- [Task statement]: In the overview of the 2011 Old Dominion Monarchs football season, which team did the Monarchs beat in the first round of the FCS playoffs?

FCS Playoffs Second Round, L 48–55 vs. Georgia Southern
- Conference: Colonial Athletic Association

Ranking
- Sports Network: No. 10
- FCS Coaches: No. 10
- Record: 10–3 (6–2 CAA)
- Head coach: Bobby Wilder (3rd season);
- Offensive coordinator: Brian Scott (3rd season)
- Offensive scheme: Hurry-up spread option
- Defensive coordinator: Andy Rondeau (3rd season)
- Base defense: 3–4
- Home stadium: Foreman Field at S. B. Ballard Stadium

= 2011 Old Dominion Monarchs football team =

American college football season

The 2011 Old Dominion Monarchs football team represented Old Dominion University in the 2011 NCAA Division I FCS football season. The Monarchs were led by third-year head coach Bobby Wilder and played their home games at Foreman Field at S. B. Ballard Stadium. They were in their first year as a member of the Colonial Athletic Association. They finished the season 10–3, 6–2 in CAA play, to finish in a three-way tie for second place. They received an at-large bid into the FCS playoffs, their first ever playoff berth, where they defeated Norfolk State in the first round before falling to Georgia Southern in the second round.

- [Given material]:
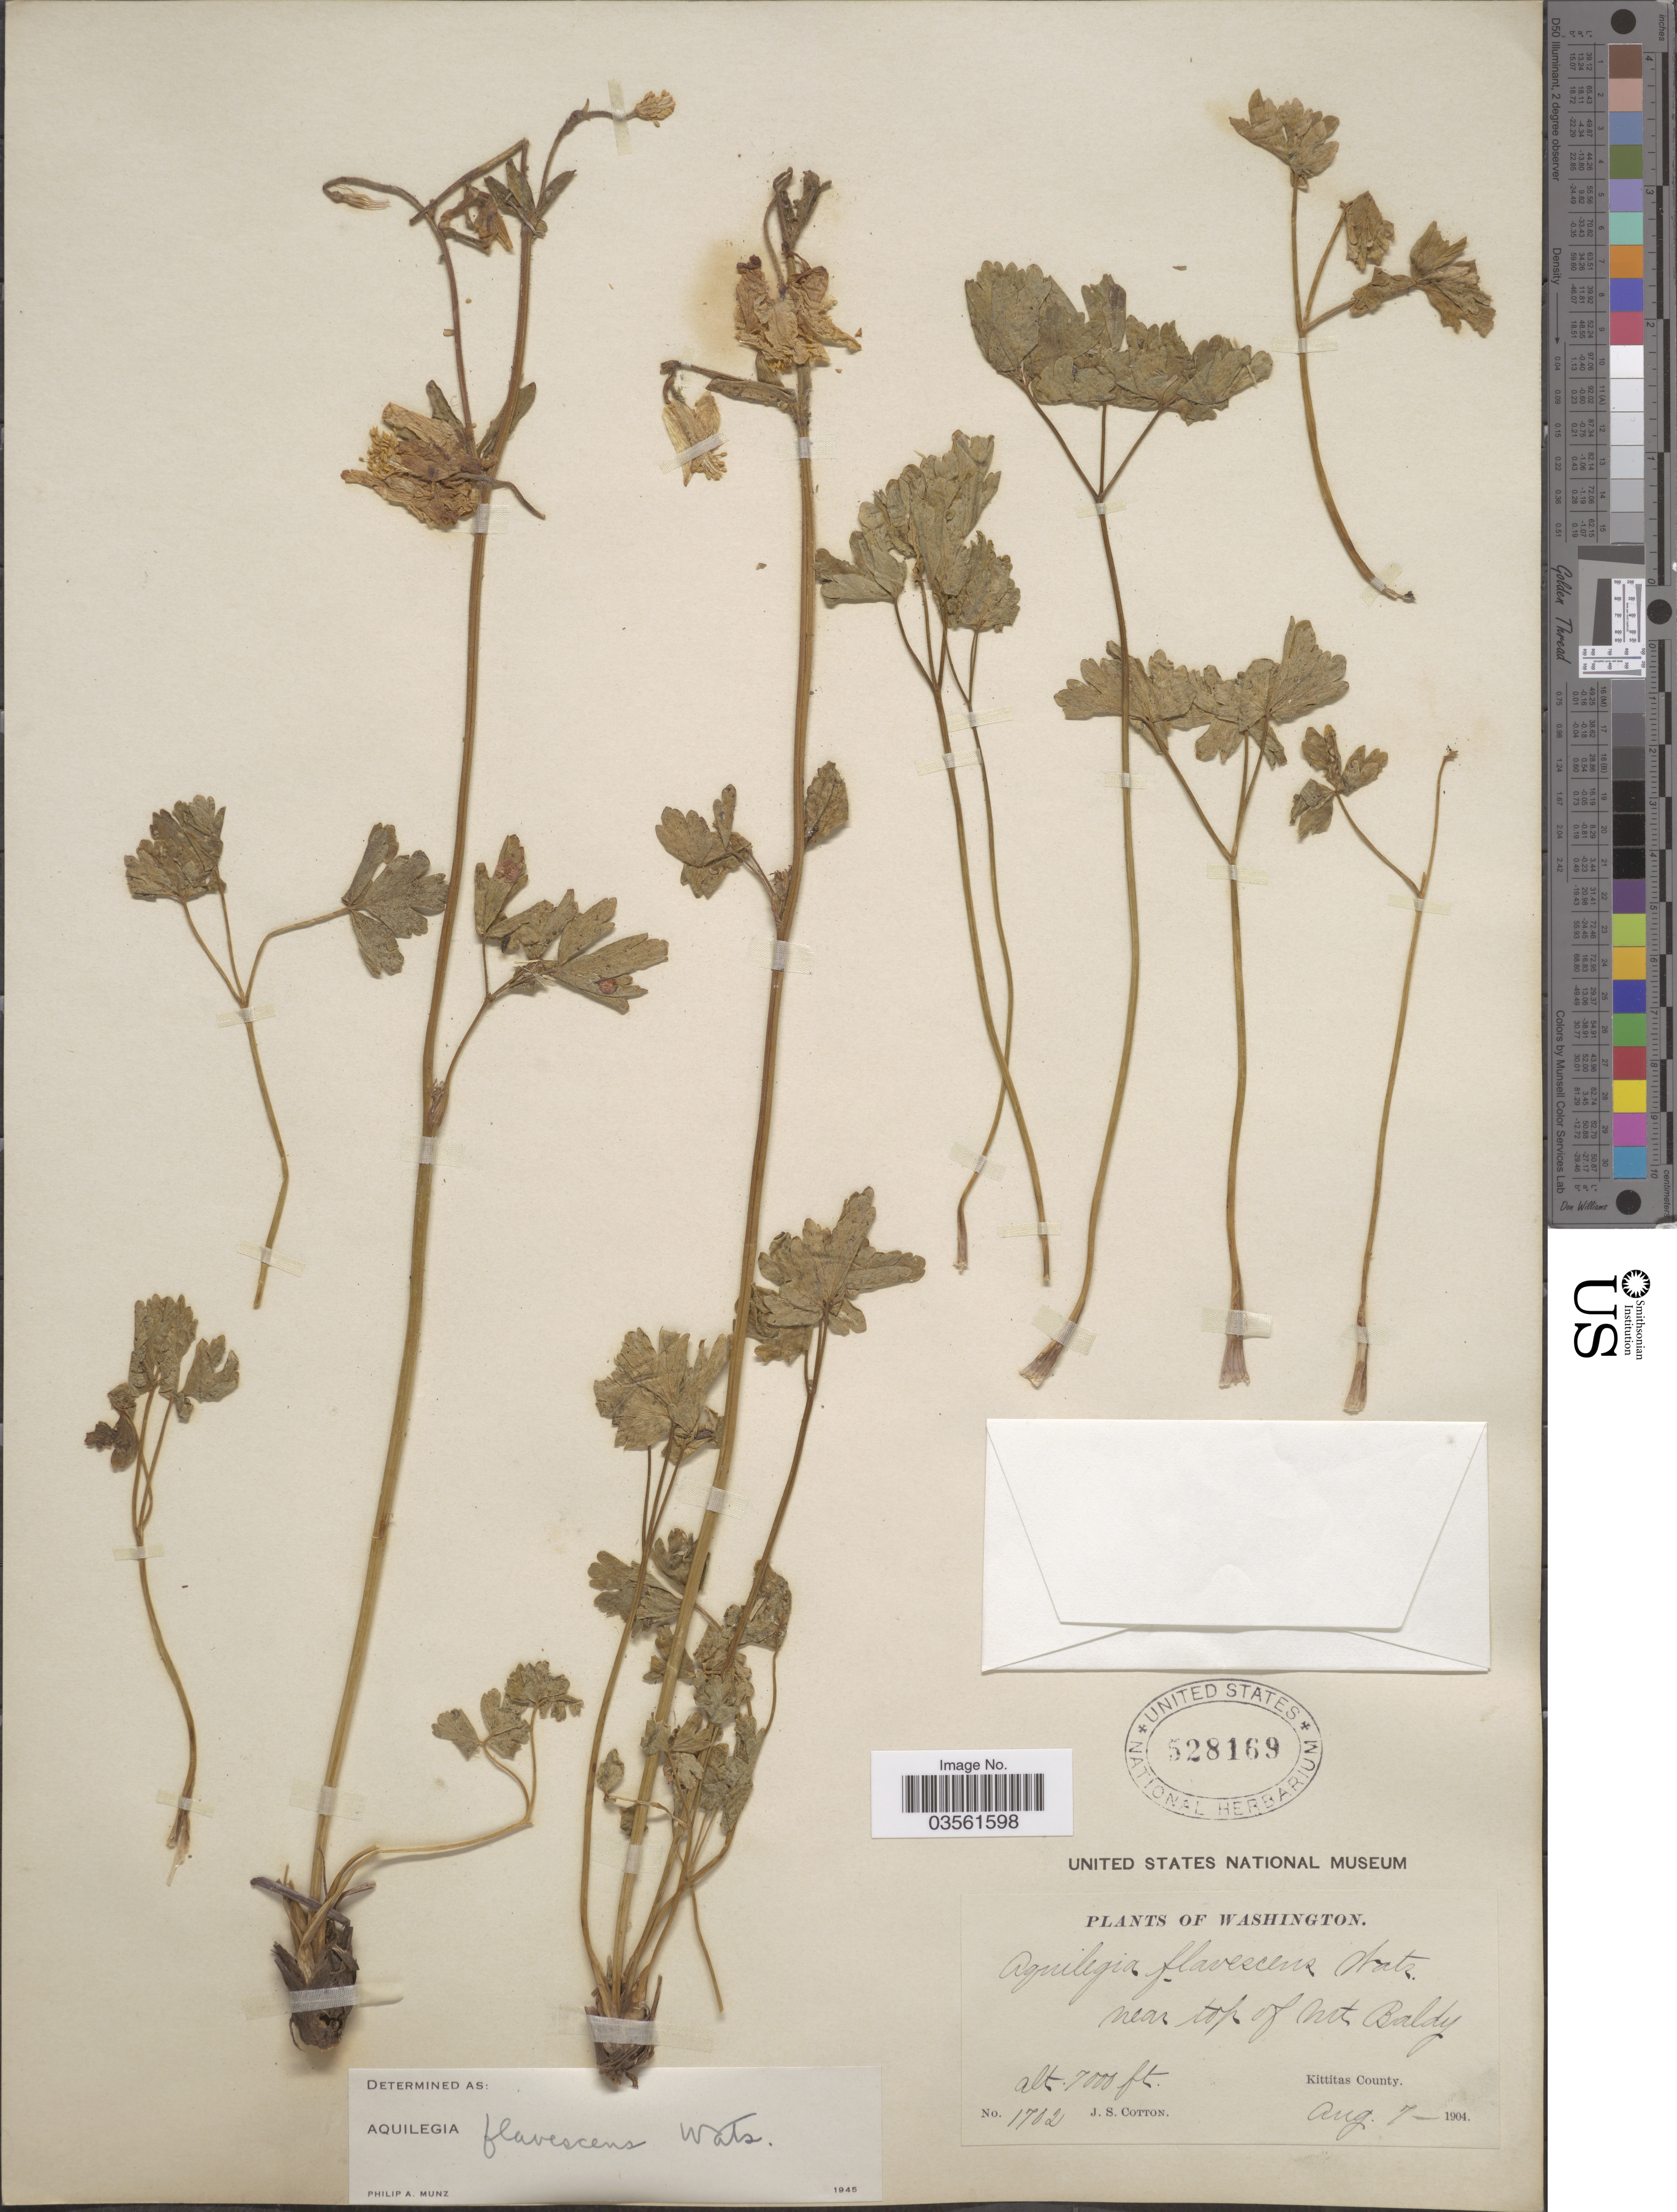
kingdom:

- [Answer for this exercise]: Norfolk State